Division II and III athletic departments want to help. But the lack of resources makes it more difficult to do so.

David vs. Goliath?

Small schools are already at a disadvantage. One person in an athletic department may do the job of an entire team at a Power 5 school. So they have fewer personnel to begin with, like social media creators or compliance officers.

Wealthy D-I schools from Nebraska to Tennessee have spent the past year building sprawling NIL programs, hiring consultants for NIL education, content creation, compliance, and more. 

But many D-II and D-III schools can’t afford to enlist a network of NIL companies on their payroll, D-III Concordia University Chicago Director of Athletic Communications, Kristen Keller, told FOS.

Less Money, More Problems

The combination of these factors creates two main problems. 

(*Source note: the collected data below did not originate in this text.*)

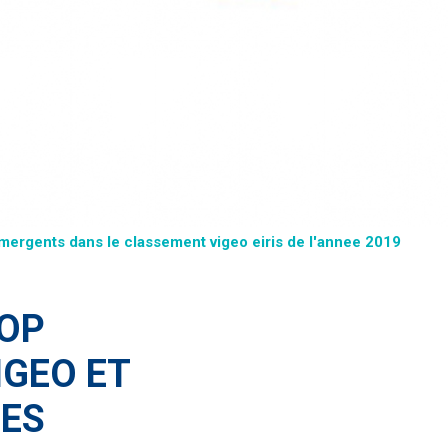
mergents dans le classement vigeo eiris de l'annee 2019
TOP
IGEO ET
DES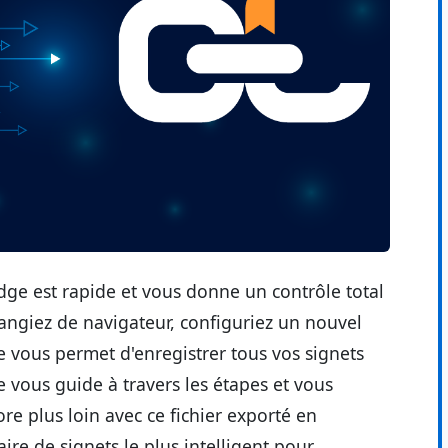
dge est rapide et vous donne un contrôle total
hangiez de navigateur, configuriez un nouvel
 vous permet d'enregistrer tous vos signets
 vous guide à travers les étapes et vous
e plus loin avec ce fichier exporté en
ire de signets le plus intelligent pour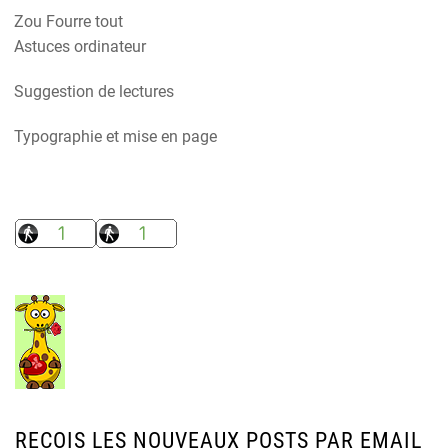
Zou Fourre tout
Astuces ordinateur
Suggestion de lectures
Typographie et mise en page
REÇOIS LES NOUVEAUX POSTS PAR EMAIL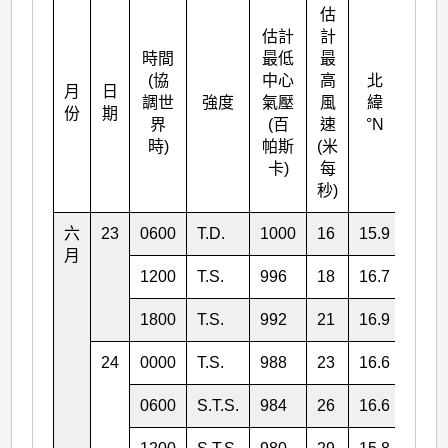
估
估計
計
時間
最低
最
(協
中心
高
北
月
日
東經
調世
強度
氣壓
風
緯
份
期
°E
界
(百
速
°N
時)
帕斯
(米
卡)
每
秒)
六
23
0600
T.D.
1000
16
15.9
144.
月
1200
T.S.
996
18
16.7
142.
1800
T.S.
992
21
16.9
141.
24
0000
T.S.
988
23
16.6
140.
0600
S.T.S.
984
26
16.6
139.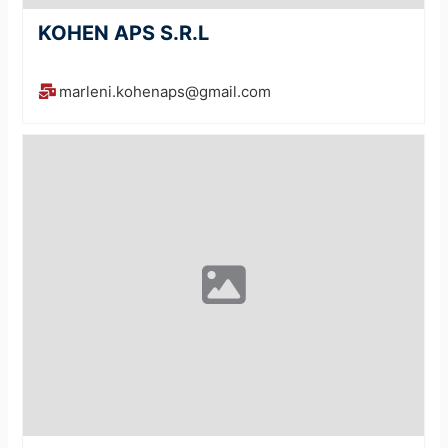
KOHEN APS S.R.L
marleni.kohenaps@gmail.com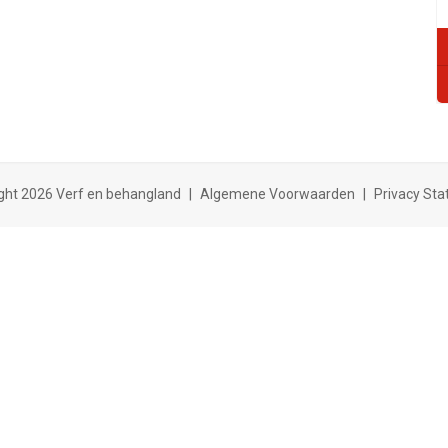
ght 2026 Verf en behangland
|
Algemene Voorwaarden
|
Privacy St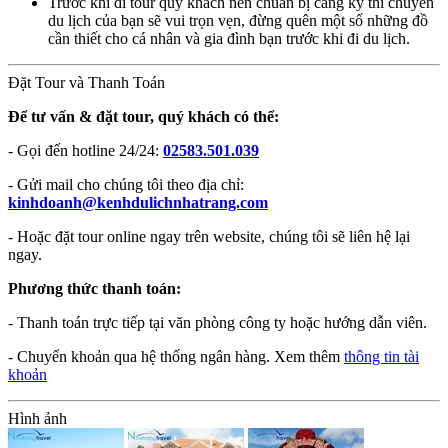
Trước khi đi tour quý khách nên chuẩn bị càng kỹ thì chuyến
du lịch của bạn sẽ vui trọn vẹn, đừng quên một số những đồ
cần thiết cho cá nhân và gia đình bạn trước khi đi du lịch.
Đặt Tour và Thanh Toán
Để tư vấn & đặt tour, quý khách có thể:
- Gọi đến hotline 24/24:
02583.501.039
- Gửi mail cho chúng tôi theo địa chỉ:
kinhdoanh@kenhdulichnhatrang.com
- Hoặc đặt tour online ngay trên website, chúng tôi sẽ liên hệ lại
ngay.
Phương thức thanh toán:
- Thanh toán trực tiếp tại văn phòng công ty hoặc hướng dẫn viên.
- Chuyển khoản qua hệ thống ngân hàng. Xem thêm
thông tin tài
khoản
Hình ảnh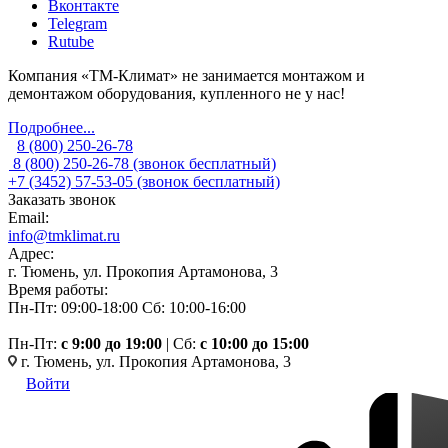
Вконтакте
Telegram
Rutube
Компания «ТМ-Климат» не занимается монтажом и
демонтажом оборудования, купленного не у нас!
Подробнее...
8 (800) 250-26-78
8 (800) 250-26-78
(звонок бесплатный)
+7 (3452) 57-53-05
(звонок бесплатный)
Заказать звонок
Email:
info@tmklimat.ru
Адрес:
г. Тюмень, ул. Прокопия Артамонова, 3
Время работы:
Пн-Пт: 09:00-18:00
Сб: 10:00-16:00
Пн-Пт:
c 9:00 до 19:00
| Сб:
с 10:00 до 15:00
г. Тюмень, ул. Прокопия Артамонова, 3
Войти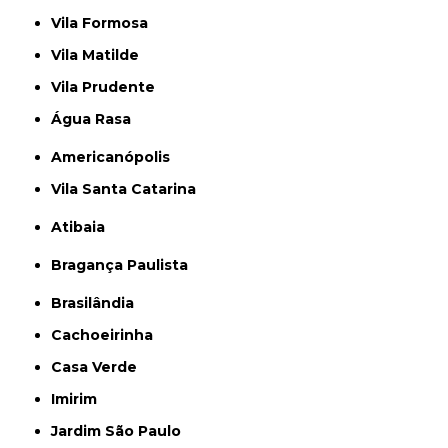
Vila Formosa
Vila Matilde
Vila Prudente
Água Rasa
Americanópolis
Vila Santa Catarina
Atibaia
Bragança Paulista
Brasilândia
Cachoeirinha
Casa Verde
Imirim
Jardim São Paulo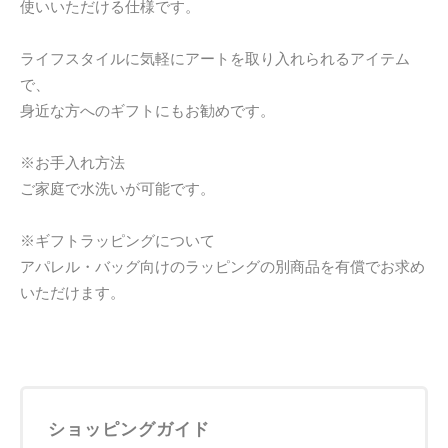
使いいただける仕様です。
ライフスタイルに気軽にアートを取り入れられるアイテム
で、
身近な方へのギフトにもお勧めです。
※お手入れ方法
ご家庭で水洗いが可能です。
※ギフトラッピングについて
アパレル・バッグ向けのラッピングの別商品を有償でお求め
いただけます。
ショッピングガイド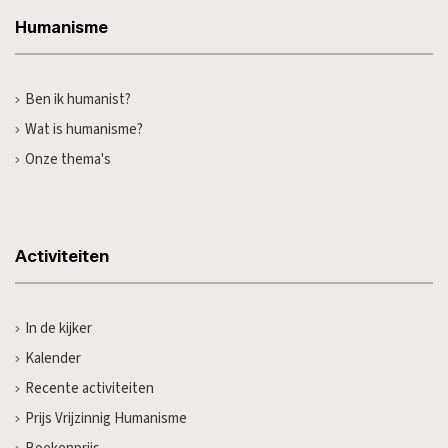
Humanisme
Ben ik humanist?
Wat is humanisme?
Onze thema's
Activiteiten
In de kijker
Kalender
Recente activiteiten
Prijs Vrijzinnig Humanisme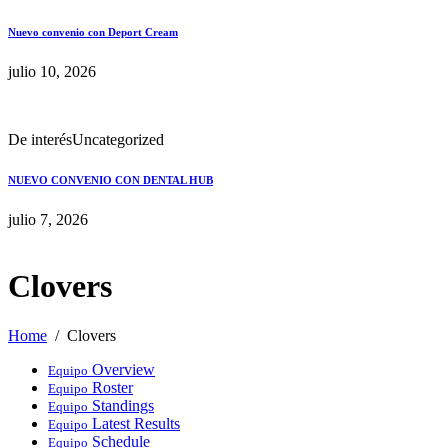
Nuevo convenio con Deport Cream
julio 10, 2026
De interés
Uncategorized
NUEVO CONVENIO CON DENTAL HUB
julio 7, 2026
Clovers
Home
Clovers
Overview
Equipo
Roster
Equipo
Standings
Equipo
Latest Results
Equipo
Schedule
Equipo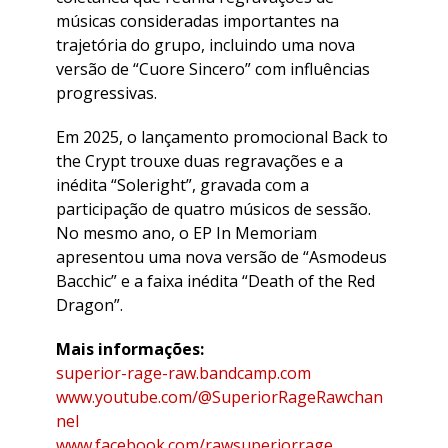
músicas consideradas importantes na
trajetória do grupo, incluindo uma nova
versão de “Cuore Sincero” com influências
progressivas.
Em 2025, o lançamento promocional Back to
the Crypt trouxe duas regravações e a
inédita “Soleright”, gravada com a
participação de quatro músicos de sessão.
No mesmo ano, o EP In Memoriam
apresentou uma nova versão de “Asmodeus
Bacchic” e a faixa inédita “Death of the Red
Dragon”.
Mais informações:
superior-rage-raw.bandcamp.com
www.youtube.com/@SuperiorRageRawchan
nel
www.facebook.com/rawsuperiorrage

First, they don’t have access to outside experts who can help them navigate NIL laws — since the NCAA isn’t supplying them. So it’s more difficult for them to teach athletes not just how to monetize their NIL, but also to make sure they’re not violating state or NCAA regulations.

Lipinski said that his department’s compliance office has been able to get some background info in the past few months from his conference. But at the D-III level, “the information that the public has is, as of right now, what the schools have,” Keller said.

And even when they do get educated, they don’t have the money to provide the programs they think athletes need. Even the cheapest NIL education “isn’t something that we budgeted for,” Keller said. 

And schools likely don’t have in-house resources to re-purpose, either.